In 1896, she was appointed managing editor of the Home Monthly in Pittsburgh, Pennsylvania. The following year, she went to work at the Pittsburgh Daily Leader. In 1901, she began teaching Latin and English at Allegheny High School in Pittsburgh. In Pittsburgh, Cather boarded with the wealthy family of her close friend and rumored lover, Isabelle McClung. She would stay with the McClungs between her travels until 1915, when Isabelle married a concert violinist. For the remainder of her life, Cather shared a home with Edith Lewis. Speculation abounds as to the relationships between Cather and Lewis, but the intensely private Cather left no clues to substantiate or refute claims that Cather was a lesbian. In any event, Cather never married and never had children.

In 1902, Cather traveled to Europe. In 1903, she published her first book of poems, April Twilight. Critics largely dismissed the volume, and Cather subsequently abandoned the form to fiction. Having already published the short story "Peter" as a college student@ — a short story that would later be integrated into the celebrated novel My Ántonia@ — Cather continued to refine her fiction while teaching high school in Pittsburgh.

In 1905, she published the short-story collection, The Troll Garden, which features her celebrated and much-anthologized story "Paul's Case." She joined the staff at McClure's magazine in 1906, remaining with them until 1912, the year she published her first novel, Alexander's Bridge. The novel was recognized as an attempt to mimic the style and themes of novelist Henry James. The following year, she published O Pioneers!, which prompted critical recognition of Cather as a fiction writer of merit. The novel relates the story of Alexandra Bergson, the daughter of Swedish immigrants, who sacrifices her personal desires in order to save her parents' farm following their deaths. The novel also tells the story of Alexandra's brother Emil, who conducts an affair with a married woman, resulting in the deaths of Emil and his lover. Alexandra's hard work and dedication, on the other hand, result in her meeting and falling in love with an honorable man.

Cather the Novelist

In 1915, Cather published her third novel, The Song of the Lark, which relates the story of a Colorado woman who matures into a major opera star. Many critics consider this novel to be Cather's artistic manifesto in that the novel's protagonist, Thea Kronborg, chooses an artistic career over marriage.

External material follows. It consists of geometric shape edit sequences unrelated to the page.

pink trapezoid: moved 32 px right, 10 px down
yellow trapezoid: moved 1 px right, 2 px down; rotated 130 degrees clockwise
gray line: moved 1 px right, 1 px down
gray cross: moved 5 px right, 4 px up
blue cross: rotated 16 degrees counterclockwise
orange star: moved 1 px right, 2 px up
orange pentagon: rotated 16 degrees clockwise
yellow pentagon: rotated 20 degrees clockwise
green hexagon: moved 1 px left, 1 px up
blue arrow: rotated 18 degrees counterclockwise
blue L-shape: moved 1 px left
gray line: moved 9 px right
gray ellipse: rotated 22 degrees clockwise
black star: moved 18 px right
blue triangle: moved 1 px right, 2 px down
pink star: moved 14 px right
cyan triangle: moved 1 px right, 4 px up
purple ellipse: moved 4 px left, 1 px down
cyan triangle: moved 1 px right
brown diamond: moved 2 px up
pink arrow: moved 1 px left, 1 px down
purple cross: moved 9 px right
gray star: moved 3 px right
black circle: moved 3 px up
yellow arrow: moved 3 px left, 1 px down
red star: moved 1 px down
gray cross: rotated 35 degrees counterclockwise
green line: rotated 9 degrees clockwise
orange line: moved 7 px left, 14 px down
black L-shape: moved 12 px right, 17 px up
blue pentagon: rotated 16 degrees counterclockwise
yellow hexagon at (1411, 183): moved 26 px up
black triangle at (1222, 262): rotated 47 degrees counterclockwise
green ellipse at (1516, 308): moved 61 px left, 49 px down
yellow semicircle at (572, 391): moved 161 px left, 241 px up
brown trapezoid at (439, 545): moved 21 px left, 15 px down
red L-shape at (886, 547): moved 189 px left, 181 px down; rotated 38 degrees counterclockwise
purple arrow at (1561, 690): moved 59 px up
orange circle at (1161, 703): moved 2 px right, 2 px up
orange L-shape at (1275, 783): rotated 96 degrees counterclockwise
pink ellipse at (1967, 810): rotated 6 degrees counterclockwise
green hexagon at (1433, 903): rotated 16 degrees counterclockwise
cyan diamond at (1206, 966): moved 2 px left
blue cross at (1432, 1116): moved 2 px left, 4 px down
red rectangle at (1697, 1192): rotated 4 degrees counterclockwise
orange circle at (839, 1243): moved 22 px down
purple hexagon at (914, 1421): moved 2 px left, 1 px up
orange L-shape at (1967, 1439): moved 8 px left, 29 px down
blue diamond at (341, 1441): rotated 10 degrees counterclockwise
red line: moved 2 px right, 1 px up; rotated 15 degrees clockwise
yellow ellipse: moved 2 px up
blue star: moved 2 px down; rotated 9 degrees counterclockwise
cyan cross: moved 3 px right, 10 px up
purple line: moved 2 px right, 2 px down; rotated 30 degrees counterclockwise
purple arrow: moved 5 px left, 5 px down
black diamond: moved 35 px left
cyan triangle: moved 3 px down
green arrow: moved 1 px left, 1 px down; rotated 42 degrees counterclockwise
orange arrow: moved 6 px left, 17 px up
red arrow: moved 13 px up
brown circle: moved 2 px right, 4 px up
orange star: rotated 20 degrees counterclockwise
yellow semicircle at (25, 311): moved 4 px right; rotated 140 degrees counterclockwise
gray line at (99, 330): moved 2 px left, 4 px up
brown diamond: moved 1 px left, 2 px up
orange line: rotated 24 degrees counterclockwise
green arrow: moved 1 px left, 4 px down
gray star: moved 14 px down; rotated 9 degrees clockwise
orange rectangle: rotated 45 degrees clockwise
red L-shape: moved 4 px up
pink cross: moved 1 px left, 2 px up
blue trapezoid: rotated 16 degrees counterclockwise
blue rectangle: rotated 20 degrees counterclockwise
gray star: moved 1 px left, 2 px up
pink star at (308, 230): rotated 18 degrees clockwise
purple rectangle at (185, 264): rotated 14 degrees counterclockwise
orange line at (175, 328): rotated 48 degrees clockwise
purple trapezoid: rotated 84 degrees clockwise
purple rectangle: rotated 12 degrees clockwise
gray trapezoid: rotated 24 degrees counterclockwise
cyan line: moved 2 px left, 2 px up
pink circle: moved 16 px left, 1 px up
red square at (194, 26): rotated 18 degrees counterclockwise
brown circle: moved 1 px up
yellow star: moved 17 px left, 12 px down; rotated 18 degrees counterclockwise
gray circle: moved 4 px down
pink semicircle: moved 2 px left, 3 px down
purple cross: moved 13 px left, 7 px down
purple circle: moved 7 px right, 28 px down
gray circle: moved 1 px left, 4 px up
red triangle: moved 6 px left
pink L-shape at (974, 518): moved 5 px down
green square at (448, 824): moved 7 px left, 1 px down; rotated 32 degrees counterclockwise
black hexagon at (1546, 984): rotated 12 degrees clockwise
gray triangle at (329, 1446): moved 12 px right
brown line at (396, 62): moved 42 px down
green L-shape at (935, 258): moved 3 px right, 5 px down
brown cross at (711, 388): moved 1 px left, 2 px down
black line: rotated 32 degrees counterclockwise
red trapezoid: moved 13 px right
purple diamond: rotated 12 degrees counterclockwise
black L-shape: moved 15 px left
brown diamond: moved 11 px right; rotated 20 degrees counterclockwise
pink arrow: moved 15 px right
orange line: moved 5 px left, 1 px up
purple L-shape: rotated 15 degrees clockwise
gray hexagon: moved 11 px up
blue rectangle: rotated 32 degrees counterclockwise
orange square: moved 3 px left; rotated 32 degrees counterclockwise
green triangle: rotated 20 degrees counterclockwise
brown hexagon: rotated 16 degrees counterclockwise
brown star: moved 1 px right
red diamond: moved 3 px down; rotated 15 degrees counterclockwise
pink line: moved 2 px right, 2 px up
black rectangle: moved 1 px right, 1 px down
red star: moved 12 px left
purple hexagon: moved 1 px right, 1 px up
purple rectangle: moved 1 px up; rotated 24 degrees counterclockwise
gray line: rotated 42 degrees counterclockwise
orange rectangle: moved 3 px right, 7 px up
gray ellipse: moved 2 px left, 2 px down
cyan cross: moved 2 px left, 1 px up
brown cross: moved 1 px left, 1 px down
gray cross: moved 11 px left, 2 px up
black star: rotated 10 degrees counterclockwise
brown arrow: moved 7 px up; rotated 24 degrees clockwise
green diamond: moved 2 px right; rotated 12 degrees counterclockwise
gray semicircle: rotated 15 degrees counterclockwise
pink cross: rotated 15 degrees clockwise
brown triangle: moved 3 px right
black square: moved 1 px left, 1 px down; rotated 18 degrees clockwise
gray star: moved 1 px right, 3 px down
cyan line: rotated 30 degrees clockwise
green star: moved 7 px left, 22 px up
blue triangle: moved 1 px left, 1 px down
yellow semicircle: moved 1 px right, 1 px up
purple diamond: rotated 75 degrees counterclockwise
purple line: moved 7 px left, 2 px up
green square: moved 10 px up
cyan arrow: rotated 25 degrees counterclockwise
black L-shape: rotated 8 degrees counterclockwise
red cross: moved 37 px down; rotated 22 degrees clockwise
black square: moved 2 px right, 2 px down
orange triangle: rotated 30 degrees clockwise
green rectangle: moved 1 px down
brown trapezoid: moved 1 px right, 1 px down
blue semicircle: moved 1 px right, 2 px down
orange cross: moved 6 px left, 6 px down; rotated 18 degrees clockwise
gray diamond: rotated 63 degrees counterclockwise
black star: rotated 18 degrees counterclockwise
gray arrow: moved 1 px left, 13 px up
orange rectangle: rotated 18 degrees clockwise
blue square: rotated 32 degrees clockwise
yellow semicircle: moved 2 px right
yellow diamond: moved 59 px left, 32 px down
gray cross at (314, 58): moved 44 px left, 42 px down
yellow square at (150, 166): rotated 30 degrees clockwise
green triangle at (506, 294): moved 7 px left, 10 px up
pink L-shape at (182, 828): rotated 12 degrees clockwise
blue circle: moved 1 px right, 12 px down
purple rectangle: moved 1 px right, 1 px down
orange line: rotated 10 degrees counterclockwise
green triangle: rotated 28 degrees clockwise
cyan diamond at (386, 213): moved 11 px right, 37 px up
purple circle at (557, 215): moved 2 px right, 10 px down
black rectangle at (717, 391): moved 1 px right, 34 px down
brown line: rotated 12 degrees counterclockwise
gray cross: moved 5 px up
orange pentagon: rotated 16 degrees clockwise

In 1916, Cather traveled extensively throughout Wyoming and New Mexico. During this trip, she resolved to simplify her writing by stripping away unnecessary descriptions. She employed this resolution in her novel My Ántonia, which relates the story of a Czechoslovakian woman who endures scandal and unrequited love to find peace in rural Nebraska. Along with Death Comes for the Archbishop, My Ántonia is considered among Cather's finest fiction.

Cather's next novel, One of Ours, was awarded the 1922 Pulitzer Prize. She followed it with the novels A Lost Lady and The Professor's House, which critics claim reveal Cather's dislike of Jazz Age materialism and relaxed morality. This dislike is credited for Cather's turning to historical subject matter for her next novels, Death Comes for the Archbishop (1927), Shadows on the Rock (1931), and Sapphira and the Slave Girl (1940).

By the time she died on April 24, 1947, from a cerebral hemorrhage, Willa Cather had published twelve novels, fifty-eight short stories, and several collections of essays. She was awarded the Pulitzer Prize, the Prix Femina Americain, and a National Institute of Arts and Letters gold medal. She was a member of the American Academy of Arts and Letters.